### Problem details
Write out each entry, exactly the way it appears.

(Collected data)
· · ·
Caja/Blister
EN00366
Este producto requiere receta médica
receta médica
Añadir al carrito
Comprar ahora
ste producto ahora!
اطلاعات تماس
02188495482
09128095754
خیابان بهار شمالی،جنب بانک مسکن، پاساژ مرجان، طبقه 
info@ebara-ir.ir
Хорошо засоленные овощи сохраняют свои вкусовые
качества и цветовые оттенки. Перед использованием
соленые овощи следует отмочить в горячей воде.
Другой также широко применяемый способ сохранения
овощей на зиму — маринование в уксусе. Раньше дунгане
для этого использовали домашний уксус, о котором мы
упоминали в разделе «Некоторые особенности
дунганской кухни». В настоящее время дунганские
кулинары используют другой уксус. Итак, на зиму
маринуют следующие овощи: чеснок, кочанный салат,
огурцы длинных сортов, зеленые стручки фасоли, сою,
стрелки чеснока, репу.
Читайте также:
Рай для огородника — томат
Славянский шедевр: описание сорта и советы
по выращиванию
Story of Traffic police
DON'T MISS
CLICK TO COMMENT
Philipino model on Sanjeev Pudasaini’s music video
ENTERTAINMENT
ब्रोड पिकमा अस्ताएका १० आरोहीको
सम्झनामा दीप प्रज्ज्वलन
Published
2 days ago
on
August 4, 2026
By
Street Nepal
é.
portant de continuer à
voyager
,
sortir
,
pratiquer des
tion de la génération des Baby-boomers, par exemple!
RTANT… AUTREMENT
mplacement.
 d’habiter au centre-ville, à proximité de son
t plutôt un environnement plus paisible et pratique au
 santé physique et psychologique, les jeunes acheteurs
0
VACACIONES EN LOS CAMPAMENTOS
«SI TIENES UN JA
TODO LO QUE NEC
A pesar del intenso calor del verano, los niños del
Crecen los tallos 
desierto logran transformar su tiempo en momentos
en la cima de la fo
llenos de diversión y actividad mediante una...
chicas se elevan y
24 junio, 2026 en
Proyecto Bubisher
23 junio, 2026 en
· · ·
### Output of the task
Caja/Blister
EN00366
Este producto requiere receta médica
receta médica
Añadir al carrito
Comprar ahora
ste producto ahora!
اطلاعات تماس
02188495482
09128095754
خیابان بهار شمالی،جنب بانک مسکن، پاساژ مرجان، طبقه 
info@ebara-ir.ir
Хорошо засоленные овощи сохраняют свои вкусовые
качества и цветовые оттенки. Перед использованием
соленые овощи следует отмочить в горячей воде.
Другой также широко применяемый способ сохранения
овощей на зиму — маринование в уксусе. Раньше дунгане
для этого использовали домашний уксус, о котором мы
упоминали в разделе «Некоторые особенности
дунганской кухни». В настоящее время дунганские
кулинары используют другой уксус. Итак, на зиму
маринуют следующие овощи: чеснок, кочанный салат,
огурцы длинных сортов, зеленые стручки фасоли, сою,
стрелки чеснока, репу.
Читайте также:
Рай для огородника — томат
Славянский шедевр: описание сорта и советы
по выращиванию
Story of Traffic police
DON'T MISS
CLICK TO COMMENT
Philipino model on Sanjeev Pudasaini’s music video
ENTERTAINMENT
ब्रोड पिकमा अस्ताएका १० आरोहीको
सम्झनामा दीप प्रज्ज्वलन
Published
2 days ago
on
August 4, 2026
By
Street Nepal
é.
portant de continuer à
voyager
,
sortir
,
pratiquer des
tion de la génération des Baby-boomers, par exemple!
RTANT… AUTREMENT
mplacement.
 d’habiter au centre-ville, à proximité de son
t plutôt un environnement plus paisible et pratique au
 santé physique et psychologique, les jeunes acheteurs
0
VACACIONES EN LOS CAMPAMENTOS
«SI TIENES UN JA
TODO LO QUE NEC
A pesar del intenso calor del verano, los niños del
Crecen los tallos 
desierto logran transformar su tiempo en momentos
en la cima de la fo
llenos de diversión y actividad mediante una...
chicas se elevan y
24 junio, 2026 en
Proyecto Bubisher
23 junio, 2026 en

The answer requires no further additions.